▶ _PASSAGE PROVIDED_:
_ _ _

Import the Louisiana Mortality File
Write some code that uses the read_csv
command to load the LA Mortality File into RStudio and then create a list of each data element (variable name) in the file.
Describe the LA Mortality File Data Elements
Each year of the data has its own associated data documentation on the CDC site. We could go through the documentation file for each year, but it turns out that the data fields don’t change much from year to year. So, for our purposes, we can use the 2019 data documentation file to describe the data set. Open the documentation file for the 2019 Mortality Multiple Cause-of-Death Files.
Each variable in the LA Mortality File has a corresponding entry in the documentation file. For example, the first variable listed when you preview the data frame should be “restatus”. If you search through the documentation file for “restatus”, you won’t find anything. However, if you search instead for “status”, the first result should be a data item called “resident status”.

_ _ _

▶ _DATA RECORDS_:

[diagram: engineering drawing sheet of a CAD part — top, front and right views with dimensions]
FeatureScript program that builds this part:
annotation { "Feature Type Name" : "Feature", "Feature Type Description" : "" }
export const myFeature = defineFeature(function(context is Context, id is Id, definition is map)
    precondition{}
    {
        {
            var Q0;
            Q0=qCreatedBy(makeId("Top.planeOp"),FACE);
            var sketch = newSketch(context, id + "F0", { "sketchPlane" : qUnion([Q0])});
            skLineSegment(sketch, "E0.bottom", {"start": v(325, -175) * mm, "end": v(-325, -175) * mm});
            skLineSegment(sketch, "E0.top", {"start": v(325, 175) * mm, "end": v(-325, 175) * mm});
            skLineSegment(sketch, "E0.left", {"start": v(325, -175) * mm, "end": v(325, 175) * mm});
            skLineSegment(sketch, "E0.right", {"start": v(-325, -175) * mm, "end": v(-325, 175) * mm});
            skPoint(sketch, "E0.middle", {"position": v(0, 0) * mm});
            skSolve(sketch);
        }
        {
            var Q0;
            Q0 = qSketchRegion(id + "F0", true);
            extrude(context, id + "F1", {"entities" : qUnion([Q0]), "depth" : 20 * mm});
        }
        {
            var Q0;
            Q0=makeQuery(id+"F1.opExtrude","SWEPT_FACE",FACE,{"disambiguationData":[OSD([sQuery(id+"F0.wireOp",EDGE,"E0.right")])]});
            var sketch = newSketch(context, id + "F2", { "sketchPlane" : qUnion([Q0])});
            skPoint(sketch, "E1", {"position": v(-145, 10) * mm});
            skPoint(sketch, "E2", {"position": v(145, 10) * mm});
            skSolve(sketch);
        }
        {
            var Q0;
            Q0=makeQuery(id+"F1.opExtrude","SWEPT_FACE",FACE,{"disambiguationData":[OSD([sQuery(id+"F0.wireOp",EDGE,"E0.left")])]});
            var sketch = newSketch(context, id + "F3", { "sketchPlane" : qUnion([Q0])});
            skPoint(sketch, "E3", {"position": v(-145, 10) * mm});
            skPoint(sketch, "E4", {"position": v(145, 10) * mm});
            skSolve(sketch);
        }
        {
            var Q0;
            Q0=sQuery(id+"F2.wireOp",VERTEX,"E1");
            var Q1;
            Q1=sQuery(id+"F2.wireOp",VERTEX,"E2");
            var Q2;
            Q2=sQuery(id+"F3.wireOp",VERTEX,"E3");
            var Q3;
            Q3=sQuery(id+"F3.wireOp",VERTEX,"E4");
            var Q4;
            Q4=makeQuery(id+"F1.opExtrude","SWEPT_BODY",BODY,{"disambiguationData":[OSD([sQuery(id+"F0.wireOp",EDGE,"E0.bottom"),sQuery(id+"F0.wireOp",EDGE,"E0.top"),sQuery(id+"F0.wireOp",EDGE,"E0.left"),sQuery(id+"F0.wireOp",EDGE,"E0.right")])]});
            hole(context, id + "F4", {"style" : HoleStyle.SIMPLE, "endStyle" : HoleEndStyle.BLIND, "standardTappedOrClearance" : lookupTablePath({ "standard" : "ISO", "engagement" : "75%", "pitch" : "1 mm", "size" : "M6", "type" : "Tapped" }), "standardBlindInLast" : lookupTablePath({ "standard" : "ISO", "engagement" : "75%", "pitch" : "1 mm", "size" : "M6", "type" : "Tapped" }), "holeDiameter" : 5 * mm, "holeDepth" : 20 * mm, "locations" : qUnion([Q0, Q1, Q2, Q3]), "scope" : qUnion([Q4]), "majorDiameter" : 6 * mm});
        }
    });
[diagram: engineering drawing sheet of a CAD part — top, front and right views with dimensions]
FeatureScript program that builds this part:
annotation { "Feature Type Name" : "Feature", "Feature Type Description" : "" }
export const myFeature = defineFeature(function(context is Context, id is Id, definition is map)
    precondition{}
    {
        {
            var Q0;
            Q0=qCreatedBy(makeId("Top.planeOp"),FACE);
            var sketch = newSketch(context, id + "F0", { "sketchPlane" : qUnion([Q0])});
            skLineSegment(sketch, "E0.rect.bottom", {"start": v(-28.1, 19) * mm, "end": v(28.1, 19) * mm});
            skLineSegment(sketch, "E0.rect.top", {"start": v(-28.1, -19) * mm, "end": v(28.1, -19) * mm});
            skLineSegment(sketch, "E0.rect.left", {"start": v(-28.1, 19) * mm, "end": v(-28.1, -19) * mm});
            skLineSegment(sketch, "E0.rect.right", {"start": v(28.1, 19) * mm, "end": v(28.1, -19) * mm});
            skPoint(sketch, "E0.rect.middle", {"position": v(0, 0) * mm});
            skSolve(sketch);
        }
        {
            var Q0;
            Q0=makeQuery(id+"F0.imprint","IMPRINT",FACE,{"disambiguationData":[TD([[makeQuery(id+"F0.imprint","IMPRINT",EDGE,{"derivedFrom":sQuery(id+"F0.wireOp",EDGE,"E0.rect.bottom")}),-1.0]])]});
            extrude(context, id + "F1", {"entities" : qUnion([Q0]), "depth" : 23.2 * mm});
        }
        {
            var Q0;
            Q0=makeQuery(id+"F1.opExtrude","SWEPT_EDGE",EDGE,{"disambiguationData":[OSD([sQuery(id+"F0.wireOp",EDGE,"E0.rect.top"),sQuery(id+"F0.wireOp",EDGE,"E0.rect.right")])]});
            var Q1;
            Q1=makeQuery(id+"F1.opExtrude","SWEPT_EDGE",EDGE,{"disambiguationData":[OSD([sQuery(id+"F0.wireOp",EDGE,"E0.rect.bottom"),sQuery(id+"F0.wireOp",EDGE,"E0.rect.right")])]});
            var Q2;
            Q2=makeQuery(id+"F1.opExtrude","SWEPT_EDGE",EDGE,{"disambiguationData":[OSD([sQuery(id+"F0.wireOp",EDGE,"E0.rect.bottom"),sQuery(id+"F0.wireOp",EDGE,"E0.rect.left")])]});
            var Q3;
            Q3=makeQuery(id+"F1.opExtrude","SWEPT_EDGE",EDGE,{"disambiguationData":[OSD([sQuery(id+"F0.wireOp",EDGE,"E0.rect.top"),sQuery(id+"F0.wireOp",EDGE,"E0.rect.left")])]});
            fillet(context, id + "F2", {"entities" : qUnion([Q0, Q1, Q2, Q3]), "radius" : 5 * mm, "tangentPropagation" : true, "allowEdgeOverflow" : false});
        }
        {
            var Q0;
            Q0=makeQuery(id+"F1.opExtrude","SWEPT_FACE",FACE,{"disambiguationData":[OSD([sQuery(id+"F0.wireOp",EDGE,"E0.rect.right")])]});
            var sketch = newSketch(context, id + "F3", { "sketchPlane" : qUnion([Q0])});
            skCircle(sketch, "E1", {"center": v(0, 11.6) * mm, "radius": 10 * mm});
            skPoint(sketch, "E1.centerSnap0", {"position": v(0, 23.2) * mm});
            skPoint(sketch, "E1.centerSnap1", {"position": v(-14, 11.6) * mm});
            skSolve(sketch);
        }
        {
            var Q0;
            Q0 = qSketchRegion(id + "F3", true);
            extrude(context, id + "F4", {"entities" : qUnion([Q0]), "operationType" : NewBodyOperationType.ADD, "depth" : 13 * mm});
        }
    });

_ _ _

▶ _THINGS TO DO_:
**A.** Which words or phrases does the Louisiana mortality file text set in quotation marks? List every one.
**B.** Reproduce word for word the stretch of the Louisiana mortality file text from "Import the Louisiana" through "Multiple Cause-of-Death Files.".
The records have nothing to do with the Louisiana mortality file text.

▶ _TASK RESPONSES_:
**A.** restatus; status; resident status

**B.**
Import the Louisiana Mortality File
Write some code that uses the read_csv
command to load the LA Mortality File into RStudio and then create a list of each data element (variable name) in the file.
Describe the LA Mortality File Data Elements
Each year of the data has its own associated data documentation on the CDC site. We could go through the documentation file for each year, but it turns out that the data fields don’t change much from year to year. So, for our purposes, we can use the 2019 data documentation file to describe the data set. Open the documentation file for the 2019 Mortality Multiple Cause-of-Death Files.